-------- EXTRACTED INFORMATION --------

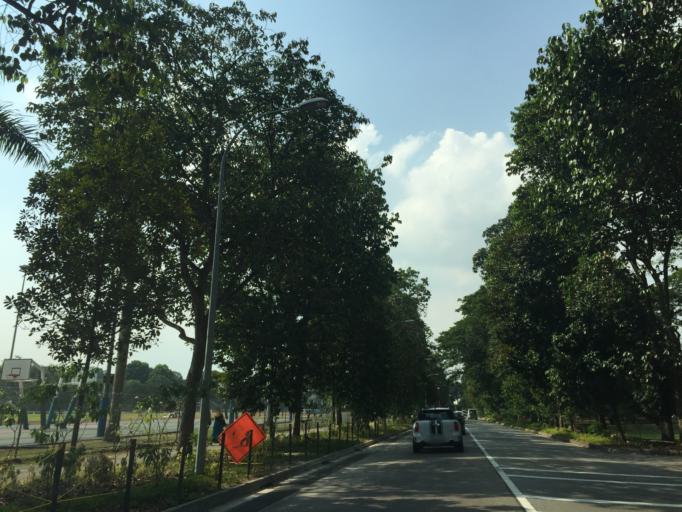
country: SG
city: Singapore
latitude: 1.3190
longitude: 103.8201
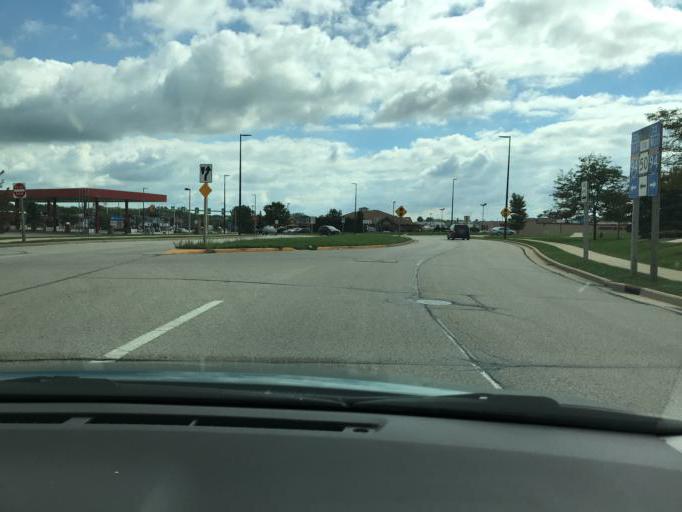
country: US
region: Wisconsin
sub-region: Kenosha County
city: Pleasant Prairie
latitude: 42.5700
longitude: -87.9501
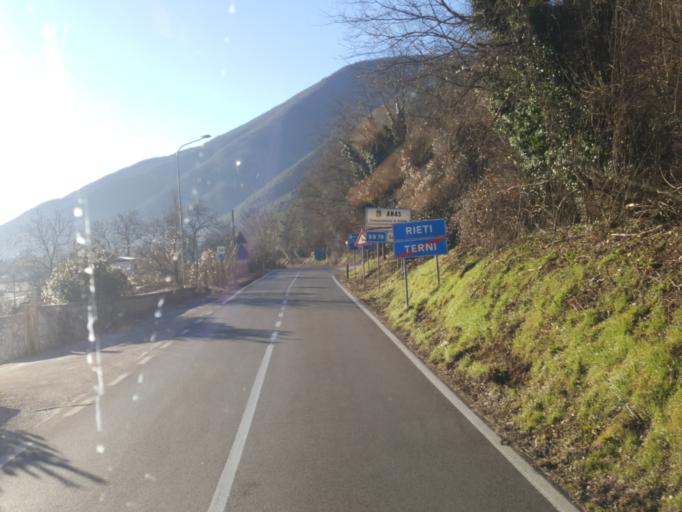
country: IT
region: Latium
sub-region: Provincia di Rieti
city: Colli sul Velino
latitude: 42.5105
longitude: 12.7395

--------

_WHAT YOU NEED TO DO_: Update the records from the line with "sub-region: Kenosha County" through the end of the records, replacing "longitude" with "lng" and keeping everything else the same. Omit the pictures from your answer.

_WORKED SOLUTION_:
sub-region: Kenosha County
city: Pleasant Prairie
latitude: 42.5700
lng: -87.9501
country: IT
region: Latium
sub-region: Provincia di Rieti
city: Colli sul Velino
latitude: 42.5105
lng: 12.7395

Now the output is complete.